Grippe porcine: risque très élevé de pandémie selon l'Institut russe de virologie

MOSCOU (AFP) — Le risque de pandémie de grippe porcine est "très élevé", et dépendra de la capacité des pays affectés à contenir le virus, a estimé mardi le directeur de l'Institut de virologie de l'Académie russe des sciences médicales, Dmitri Lvov.

"Le risque d'une pandémie est très élevé: son développement peut prendre des heures, des jours, pas plus d'une semaine", a-t-il déclaré, lors d'un point presse.

"Cela va se clarifier dans la semaine qui vient. Tout dépend si les nouveaux pays qui sont touchés peuvent contenir son développement", a-t-il souligné.

"Il faut des masques partout, je déconseillerais de participer à des rassemblements de masse et je conseille aussi de prendre des médicaments anti-virus comme le tamiflu, même en prévention", a-t-il recommandé.

"Ceux qui ont été vaccinés (dans les pays touchés, ndlr) ne sont pas morts. Je vous conseille à tous d'aller vous faire vacciner" par les vaccins qui existent déjà, a-t-il dit à l'intention de ses compatriotes.

"Le vaccin contre la grippe porcine ne sera trouvé au mieux que dans six mois", alors que le danger de pandémie est plus élevé à la belle saison, a-t-il ajouté.

Le risque de se faire contaminer dans un avion est également très élevé, a encore prévenu le virologue russe, rappelant que contrairement à la grippe aviaire, la grippe porcine se transmet par la voie orale.

La Russie n'a pas été touchée par le virus de la grippe porcine pour le moment, mais a annoncé des mesures préventives, en procédant à des contrôles sur tous les avions en provenance du continent américain.

Le scientifique s'est parallèlement montré sceptique face aux efforts entrepris par les autorités russes pour contenir la contagion: "Personne et nulle part n'a jamais réussi à arrêter une épidémie de grippe, c'est irréaliste". "La grippe est la même chose qu'un tsunami", a-t-il estimé.
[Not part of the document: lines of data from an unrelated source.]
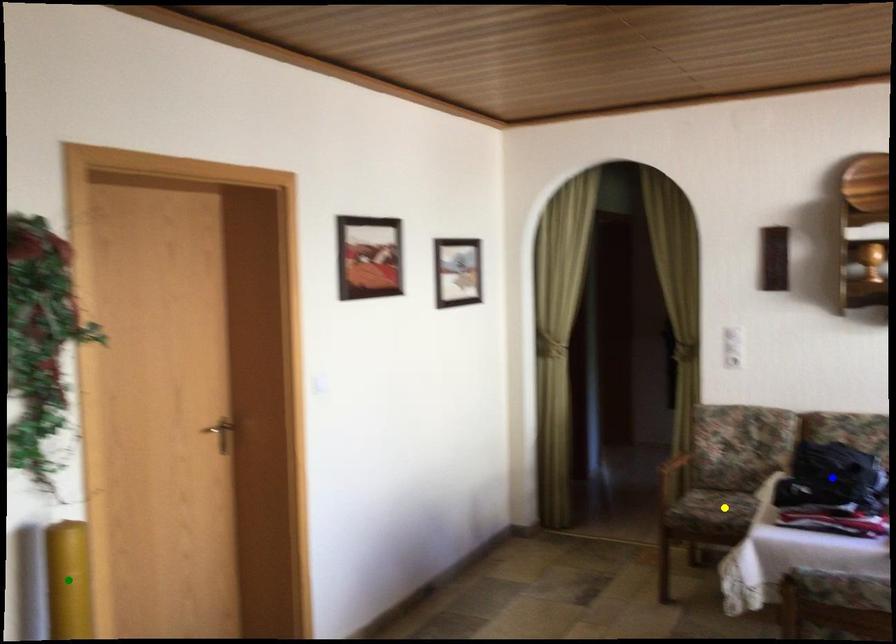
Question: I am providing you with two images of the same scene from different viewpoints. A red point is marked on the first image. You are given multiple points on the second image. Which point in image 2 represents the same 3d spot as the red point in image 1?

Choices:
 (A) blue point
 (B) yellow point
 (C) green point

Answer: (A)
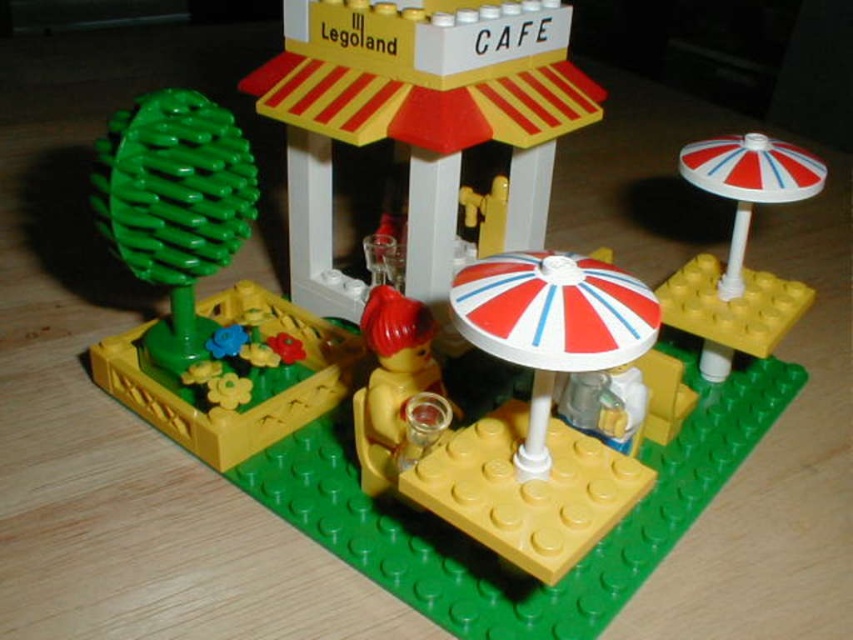
Question: Which object is the farthest from the white striped umbrella at upper right?

Choices:
 (A) white plastic building at center
 (B) smooth yellow cup at center

Answer: (B)

Question: Considering the real-world distances, which object is farthest from the white striped umbrella at upper right?

Choices:
 (A) white striped umbrella at center
 (B) white plastic building at center

Answer: (A)

Question: Among these objects, which one is nearest to the camera?

Choices:
 (A) smooth yellow cup at center
 (B) white striped umbrella at center

Answer: (B)

Question: Is white striped umbrella at center positioned at the back of white striped umbrella at upper right?

Choices:
 (A) no
 (B) yes

Answer: (A)

Question: Is white plastic building at center smaller than smooth yellow cup at center?

Choices:
 (A) yes
 (B) no

Answer: (B)

Question: Does white plastic building at center have a larger size compared to white striped umbrella at center?

Choices:
 (A) yes
 (B) no

Answer: (A)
L'interdiction des importations de viande de porc en Russie n'a pas de sens, selon lui, car le risque de contamination par cette voie est "égal à zéro".
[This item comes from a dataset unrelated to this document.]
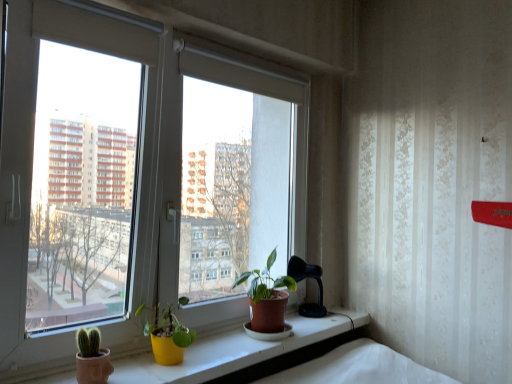
Where is `vacant space to the right of yellow matte pot at lower center, the 1th houseplant when ordered from left to right`? Image resolution: width=512 pixels, height=384 pixels. vacant space to the right of yellow matte pot at lower center, the 1th houseplant when ordered from left to right is located at coordinates (215, 357).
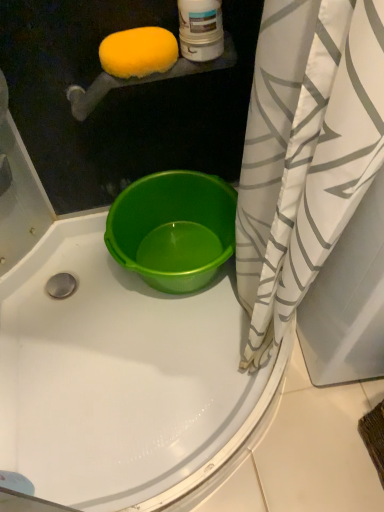
Question: Can you confirm if yellow sponge at upper left is shorter than green plastic bucket at center?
La Russie est l'unique pays ayant décidé d'interdire "à partir du 26 avril les importations de viande venant du Mexique et (...) du Texas, de Californie et du Kansas".

"Je ne comprends pas cette décision (...) Les porcs (vivants, ndlr) c'est tout à fait autre chose, leur importation en Russie doit être limitée", a-t-il dit.

Au Mexique, foyer de l'épidémie, le gouvernement a annoncé un bilan aggravé de 152 décès imputables à la grippe porcine, dont 132 sous réserve de confirmation. Le nombre de morts liés de manière certaine au virus reste de 20.

Quelques cas confirmés de maladie ont également été recensés en Europe.